No, not yet 50 years old (I’m 44), but 50 years of marriage – my parents’ marriage. And this evening I am going to a big dinner to celebrate it. So early in sobriety, it is not advisable to go to a dinner with champagne, white and red wine, and I think pudding wine, but of course I must go, and I want to go. I am their only child – my brother died when I was 21 – so it will be a moving event.
But the drink?
My intention is to be sober, not only because I am on Day 5 of my challenge, but more because I want to be present for the occasion, to savour every moment. And yet I know it won’t be easy to avoid those twinkling glasses, not to get caught up in the celebratory atmosphere.

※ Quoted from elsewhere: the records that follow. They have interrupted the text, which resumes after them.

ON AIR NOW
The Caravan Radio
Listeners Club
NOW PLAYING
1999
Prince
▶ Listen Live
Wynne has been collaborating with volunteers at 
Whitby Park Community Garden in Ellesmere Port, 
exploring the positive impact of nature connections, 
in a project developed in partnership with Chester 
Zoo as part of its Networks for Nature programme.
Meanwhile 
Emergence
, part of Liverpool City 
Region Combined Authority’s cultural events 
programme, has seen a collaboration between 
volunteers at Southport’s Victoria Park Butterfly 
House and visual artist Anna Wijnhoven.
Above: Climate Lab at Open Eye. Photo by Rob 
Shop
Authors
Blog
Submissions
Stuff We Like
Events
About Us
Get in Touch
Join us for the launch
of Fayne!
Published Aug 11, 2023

Yesterday, schooseslife’s comment on my blog got me thinking in a different way. I’m a bit doom and gloom about sobriety (have you noticed?!?!?), and I think it would be helpful if I made a list of some of the things which I gain through being sober; they may be pretty obvious, but it’s amazing how easily I forget them:
* no hangovers (my hangovers were getting worse recently, and would sometimes last all day)
* more patient with my family (husband and children)

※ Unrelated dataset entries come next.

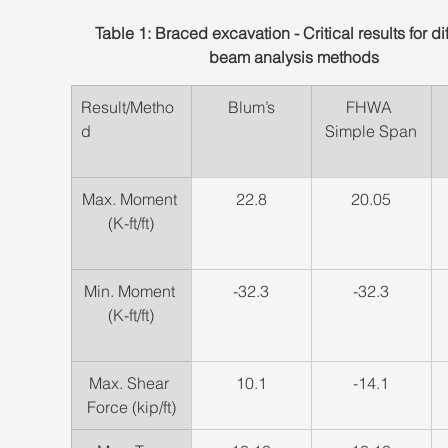
Table 1: Braced excavation - Critical results for dif
beam analysis methods
Result/Metho
​Blum’s
​FHWA 
d
Simple Span
Max. Moment 
22.8
​20.05
(K-ft/ft)
​Min. Moment 
​-32.3
​-32.3
(K-ft/ft)
Max. Shear 
​10.1
​-14.1
Force (kip/ft)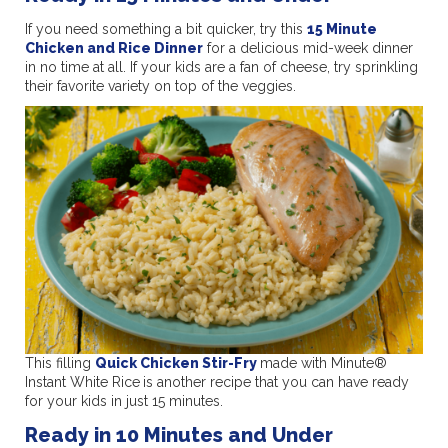
If you need something a bit quicker, try this
15 Minute
Chicken and Rice Dinner
for a delicious mid-week dinner
in no time at all. If your kids are a fan of cheese, try sprinkling
their favorite variety on top of the veggies.
This filling
Quick Chicken Stir-Fry
made with Minute®
Instant White Rice
is another recipe that you can have ready
for your kids in just 15 minutes.
Ready in 10 Minutes and Under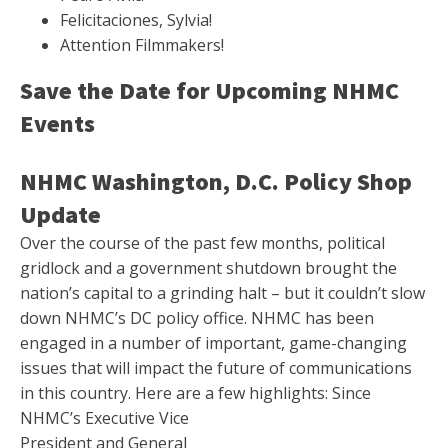
Felicitaciones, Sylvia!
Attention Filmmakers!
Save the Date for Upcoming NHMC
Events
NHMC Washington, D.C. Policy Shop
Update
Over the course of the past few months, political
gridlock and a government shutdown brought the
nation’s capital to a grinding halt – but it couldn’t slow
down NHMC’s DC policy office. NHMC has been
engaged in a number of important, game-changing
issues that will impact the future of communications
in this country. Here are a few highlights:
Since
NHMC’s Executive Vice
President and General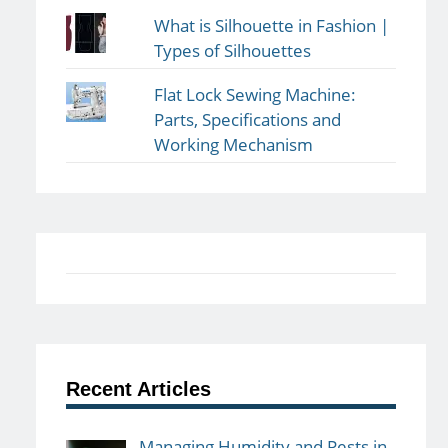
What is Silhouette in Fashion |
Types of Silhouettes
Flat Lock Sewing Machine:
Parts, Specifications and
Working Mechanism
Recent Articles
Managing Humidity and Pests in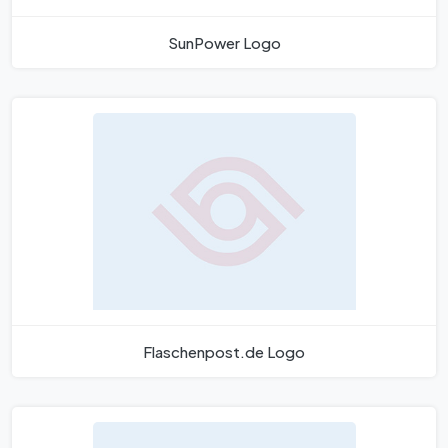
SunPower Logo
Flaschenpost.de Logo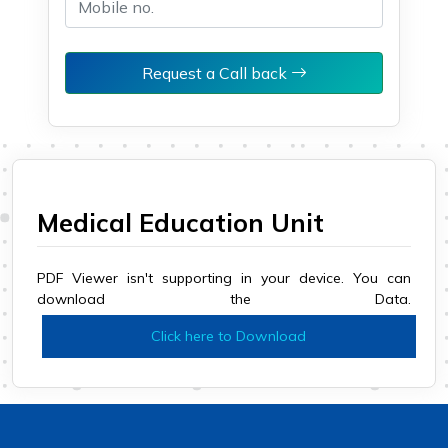
Request a Call back
Medical Education Unit
PDF Viewer isn't supporting in your device. You can
download the Data.
Click here to Download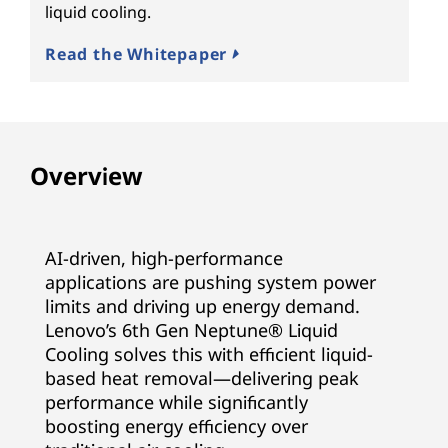
liquid cooling.
Read the Whitepaper
Overview
AI-driven, high-performance
applications are pushing system power
limits and driving up energy demand.
Lenovo’s 6th Gen Neptune® Liquid
Cooling solves this with efficient liquid-
based heat removal—delivering peak
performance while significantly
boosting energy efficiency over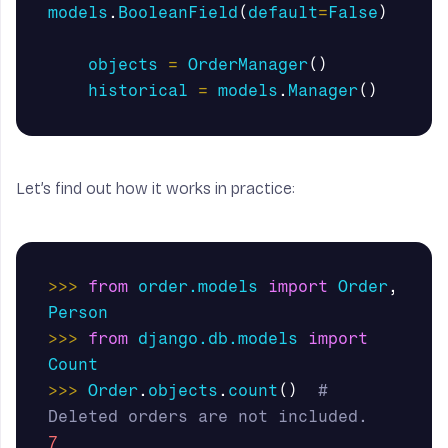
models
.
BooleanField
(
default
=
False
)
objects
=
OrderManager
()
historical
=
models
.
Manager
()
Let’s find out how it works in practice:
>>>
from
order.models
import
Order
,
Person
>>>
from
django.db.models
import
Count
>>>
Order
.
objects
.
count
()
# 
7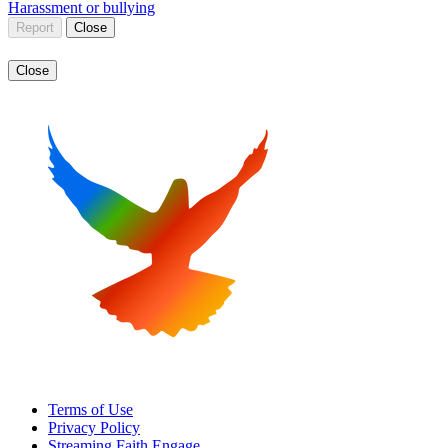
Harassment or bullying
Report
Close
Close
Terms of Use
Privacy Policy
Streaming Faith Engage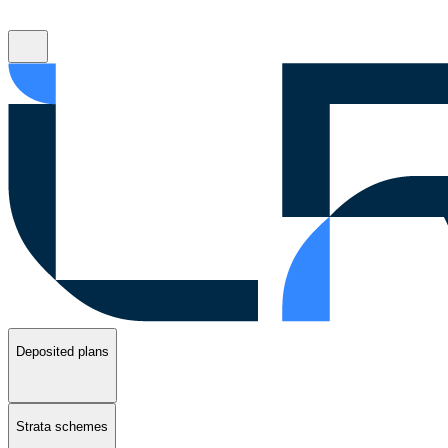
Deposited plans
Strata schemes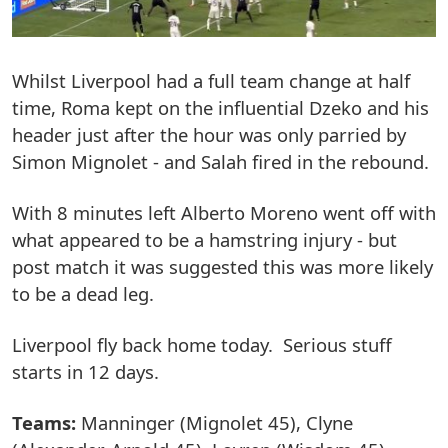
Whilst Liverpool had a full team change at half
time, Roma kept on the influential Dzeko and his
header just after the hour was only parried by
Simon Mignolet - and Salah fired in the rebound.
With 8 minutes left Alberto Moreno went off with
what appeared to be a hamstring injury - but
post match it was suggested this was more likely
to be a dead leg.
Liverpool fly back home today. Serious stuff
starts in 12 days.
Teams:
Manninger (Mignolet 45), Clyne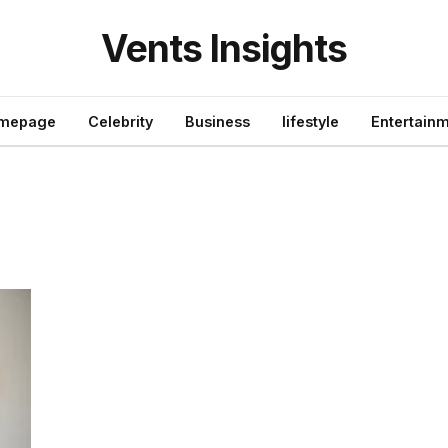
Vents Insights
mepage
Celebrity
Business
lifestyle
Entertain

* more likely to get things done in the evening
* healthier food choices (begone Kettle Chips! Well, not completely…)
* fewer opportunities to ring people up while drinking wine and advise them about their failing marriage (this has been a feature the last month or so, and I don’t think my advice is necessarily welcome)
* more likely to exercise
* more likely to write my diary every day (huge gaps recently)
* no need to hide bottles underneath the mustard glass jars in the recycling bin
* less likely to damage my body (though I’ve had a good go at this)
I’m sure I’ll think of more as I walk the dog. I’ll be thinking about my challenge tonight as I head to the dinner; I might even print out this list and take it with me.